[Start of Attachment]

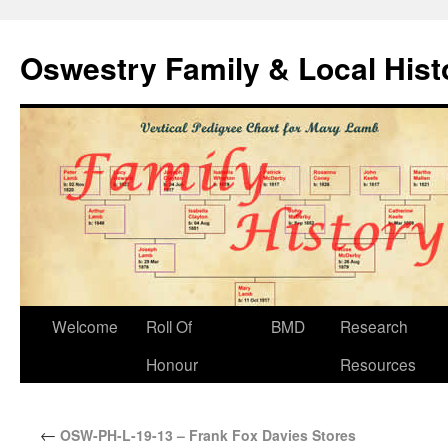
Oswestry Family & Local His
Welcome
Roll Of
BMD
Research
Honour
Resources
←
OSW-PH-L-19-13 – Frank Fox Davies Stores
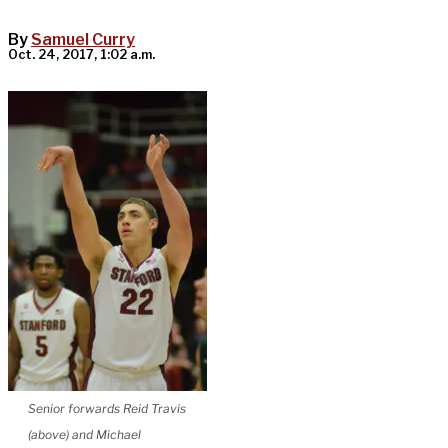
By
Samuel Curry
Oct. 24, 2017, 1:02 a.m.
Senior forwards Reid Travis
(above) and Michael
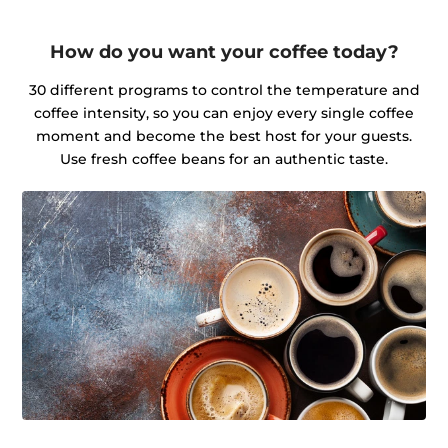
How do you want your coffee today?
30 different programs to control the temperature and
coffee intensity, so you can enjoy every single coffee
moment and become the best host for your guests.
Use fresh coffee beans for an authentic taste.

[End of Attachment]
[Start of Attachment]

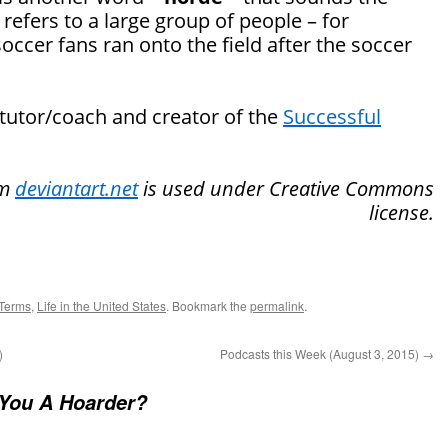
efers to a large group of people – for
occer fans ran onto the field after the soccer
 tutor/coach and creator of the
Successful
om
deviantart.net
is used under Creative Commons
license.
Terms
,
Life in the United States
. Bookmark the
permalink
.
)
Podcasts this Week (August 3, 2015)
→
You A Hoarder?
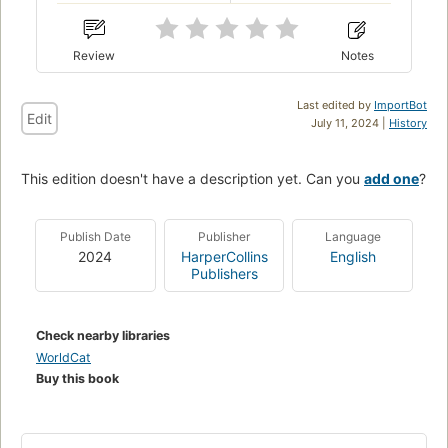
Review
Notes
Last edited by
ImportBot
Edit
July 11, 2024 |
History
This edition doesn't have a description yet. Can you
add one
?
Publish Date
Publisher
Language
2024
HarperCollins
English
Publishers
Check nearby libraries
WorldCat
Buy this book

[End of Attachment]

- Your assignment: Print, word for word, the part of the listing that opens with the line containing "efers to a large group of people – for" and closes with the line containing "Buy this book", including both of those lines. Leave the pictures out.

- Task response:
efers to a large group of people – for
occer fans ran onto the field after the soccer
 tutor/coach and creator of the
Successful
om
deviantart.net
is used under Creative Commons
license.
Terms
,
Life in the United States
. Bookmark the
permalink
.
)
Podcasts this Week (August 3, 2015)
→
You A Hoarder?
Review
Notes
Last edited by
ImportBot
Edit
July 11, 2024 |
History
This edition doesn't have a description yet. Can you
add one
?
Publish Date
Publisher
Language
2024
HarperCollins
English
Publishers
Check nearby libraries
WorldCat
Buy this book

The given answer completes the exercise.